**PROBLEM REQUIREMENTS:** Render the lines of the entries below as a Markdown table with the columns "No." and "Line," numbering each row and leaving out blank lines. Omit the picture lines from the table.

RECORDS FOR THIS TASK: Begin

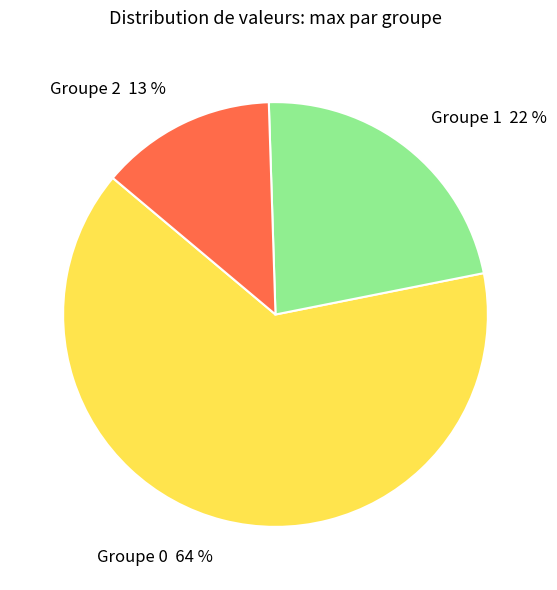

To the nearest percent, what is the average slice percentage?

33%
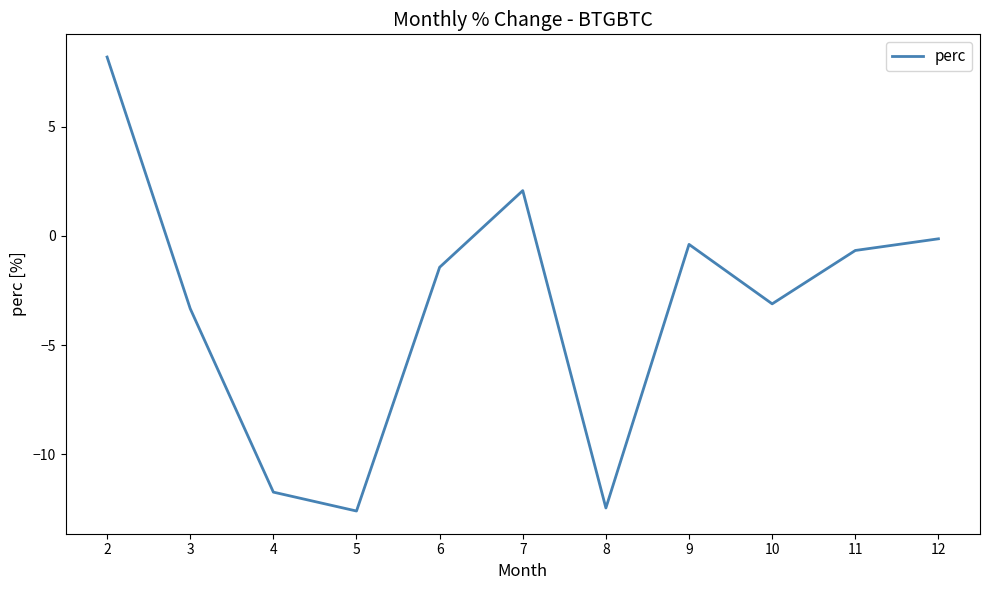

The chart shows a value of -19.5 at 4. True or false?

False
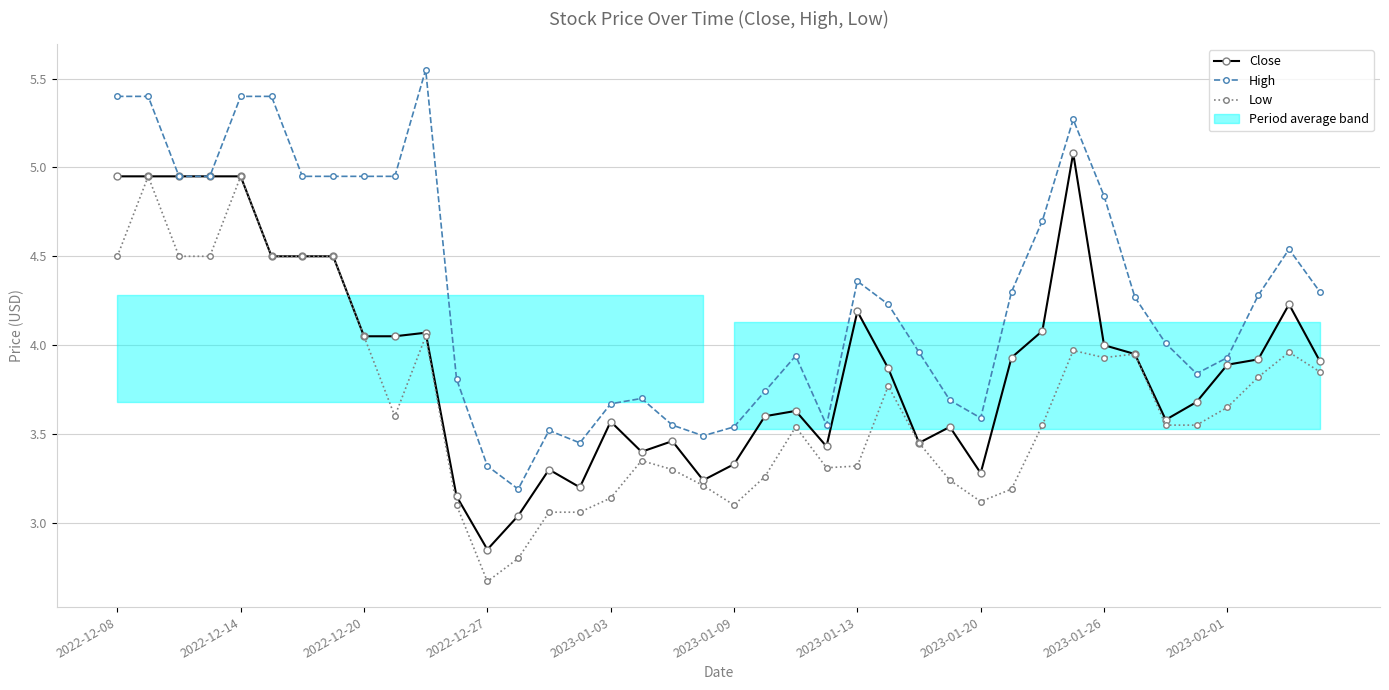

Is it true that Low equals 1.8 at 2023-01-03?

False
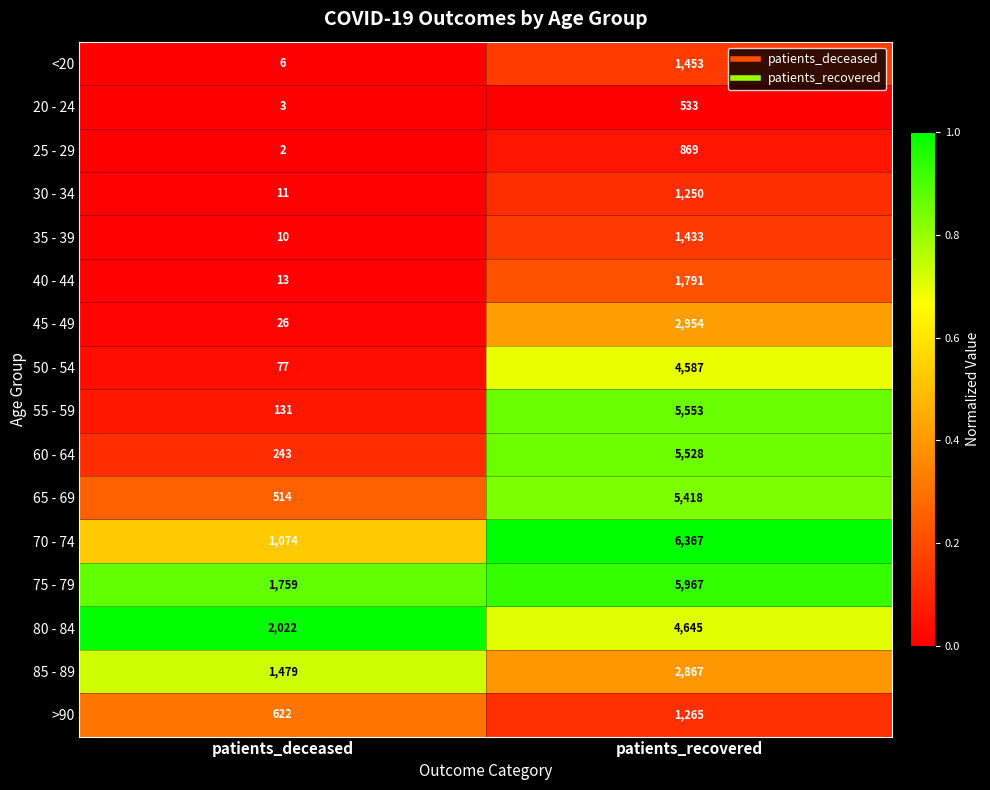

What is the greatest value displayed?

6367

RECORDS FOR THIS TASK: End

**WRITTEN ANSWER:**
| No. | Line |
|---|---|
| 1 | To the nearest percent, what is the average slice percentage? |
| 2 | 33% |
| 3 | The chart shows a value of -19.5 at 4. True or false? |
| 4 | False |
| 5 | Is it true that Low equals 1.8 at 2023-01-03? |
| 6 | False |
| 7 | What is the greatest value displayed? |
| 8 | 6367 |